AmazonS3 - connecting with Python Boto according specific permissions

756 views Asked by At

I am trying to connect Amazon S3 via Boto 2.38.0 and python 3.4.3. The S3 account is owned by another company and they grants just these permissions :

"Statement":
[
    {
        "Effect": "Allow",
        "Action": "s3:ListBucket",
        "Resource": "arn:axs:s3:::GA-Exports",
        "Condition":{
            "StringLike":
            {
                "s3.prefix": "Events_3112/*"
            }
        }
    },{
        "Effect": "Allow",
        "Action": 
        [
            "s3:GetObject",
            "s3.GetObjectAcl",
            "s3.GetBucketAcl"
        ],
        "Resource": "arn:axs:s3:::GA-Exports/Events_3112/*",
        "Condition": {}
    }
]

I can connect and retrieve a specific file if I set the name. But I need to retrieve all data from S3 (for example to determine -through a script- which files I have not yet downloaded).

from boto.s3.connection import S3Connection
from boto.s3.connection import OrdinaryCallingFormat
s3_connection = S3Connection(access_key, secret_key,calling_format=OrdinaryCallingFormat())
bucket = s3_connection.get_bucket(__bucket_name, validate=False)
key = bucket.get_key(file_name)

works, but

all_buckets = s3_connection.get_all_buckets()

raise an error

S3ResponseError: S3ResponseError: 403 Forbidden
<?xml version="1.0" encoding="UTF-8"?>
<Error><Code>AccessDenied</Code><Message>Access Denied</Message><RequestId>19D20ADCFFC899ED</RequestId><HostId>eI4CzQqAvOnjcXJNZyyk+drFHjO9+yj0EtP+vJ5f/D7D4Dh2HFL3UvCacy9nP/wT</HostId></Error>

With the software S3 Browser, I can right click > "export file list", and get what I need. But how can I do this in python ?

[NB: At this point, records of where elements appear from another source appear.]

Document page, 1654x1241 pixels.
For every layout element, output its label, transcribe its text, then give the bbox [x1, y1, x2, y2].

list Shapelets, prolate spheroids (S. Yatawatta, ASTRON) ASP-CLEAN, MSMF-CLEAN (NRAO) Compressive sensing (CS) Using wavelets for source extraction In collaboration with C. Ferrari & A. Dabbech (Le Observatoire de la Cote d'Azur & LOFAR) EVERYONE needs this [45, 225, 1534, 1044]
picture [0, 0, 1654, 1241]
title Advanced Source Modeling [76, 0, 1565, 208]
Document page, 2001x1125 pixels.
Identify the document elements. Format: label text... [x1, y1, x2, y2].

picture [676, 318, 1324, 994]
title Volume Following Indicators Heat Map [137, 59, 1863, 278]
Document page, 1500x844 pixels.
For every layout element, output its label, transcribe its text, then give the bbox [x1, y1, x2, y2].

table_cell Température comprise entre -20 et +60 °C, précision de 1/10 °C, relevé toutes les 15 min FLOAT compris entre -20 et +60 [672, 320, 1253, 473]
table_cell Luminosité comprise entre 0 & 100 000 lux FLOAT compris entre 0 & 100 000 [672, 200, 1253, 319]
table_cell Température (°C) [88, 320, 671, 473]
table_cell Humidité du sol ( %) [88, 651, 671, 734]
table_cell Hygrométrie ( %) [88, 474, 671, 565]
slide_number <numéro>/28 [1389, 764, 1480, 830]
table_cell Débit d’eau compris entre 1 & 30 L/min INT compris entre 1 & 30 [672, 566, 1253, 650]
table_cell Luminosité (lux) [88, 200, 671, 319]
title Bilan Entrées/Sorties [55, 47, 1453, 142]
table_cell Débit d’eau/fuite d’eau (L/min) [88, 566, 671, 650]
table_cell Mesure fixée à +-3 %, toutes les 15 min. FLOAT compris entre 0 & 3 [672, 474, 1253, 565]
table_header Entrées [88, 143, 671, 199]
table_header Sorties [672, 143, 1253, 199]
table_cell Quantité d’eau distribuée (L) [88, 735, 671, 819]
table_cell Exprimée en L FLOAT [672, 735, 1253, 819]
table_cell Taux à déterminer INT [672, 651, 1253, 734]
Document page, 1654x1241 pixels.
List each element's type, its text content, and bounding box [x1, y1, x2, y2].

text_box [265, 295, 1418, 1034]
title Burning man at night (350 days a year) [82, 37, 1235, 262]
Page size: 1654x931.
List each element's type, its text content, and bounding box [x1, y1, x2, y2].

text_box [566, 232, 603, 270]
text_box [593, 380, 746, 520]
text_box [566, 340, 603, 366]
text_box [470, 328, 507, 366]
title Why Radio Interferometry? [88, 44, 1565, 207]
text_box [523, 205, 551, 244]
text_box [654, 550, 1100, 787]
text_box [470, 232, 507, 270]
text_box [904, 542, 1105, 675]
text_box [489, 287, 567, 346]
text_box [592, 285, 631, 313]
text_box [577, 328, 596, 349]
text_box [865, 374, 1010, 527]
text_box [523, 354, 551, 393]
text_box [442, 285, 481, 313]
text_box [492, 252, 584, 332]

EDIT : Finally found the answer :

bucket_name = 'GA-Exports'
s3_connection = S3Connection(access_key, secret_key, calling_format=OrdinaryCallingFormat())
bucket = s3_connection.get_bucket(bucket_name, validate=False)
for key in bucket.list(prefix='Events_3112/DEV/'):
    print(key.name, key.size, key.last_modified)

Thanks for your help! :)

1

There are 1 answers

4
Iosu S. On BEST ANSWER

You won't be allowed to get all buckets, permissions says that you are allowed to list bucket contents only for "GA-Exports":

from boto.s3.connection import S3Connection
from boto.s3.connection import OrdinaryCallingFormat
# this is to avoid a 301 mover permanently when used OrdinaryCallingFormat
if '.' in __bucket_name:
    conn = S3Connection(access_key, secret_key, calling_format=OrdinaryCallingFormat())
else:
    conn = S3Connection(access_key, secret_key)

bucket = conn.get_bucket(__bucket_name, validate=False)
l = bucket.list(prefix='Events_3112/') # now l is a list of objects within the bucket
# other option is to use bucket.get_all_keys()
for key in l:
    print l # or whatever you want to do with each file name
    # Recall this is only the filename not the file perse :-D

see complete bucket object reference in http://boto.readthedocs.org/en/latest/ref/s3.html#module-boto.s3.bucket

Edit: added a fix when a 301 moved permanently error is received when accessing S3 via ordinarycallingformat. Added @garnaat comment on prefix aswell (thx!)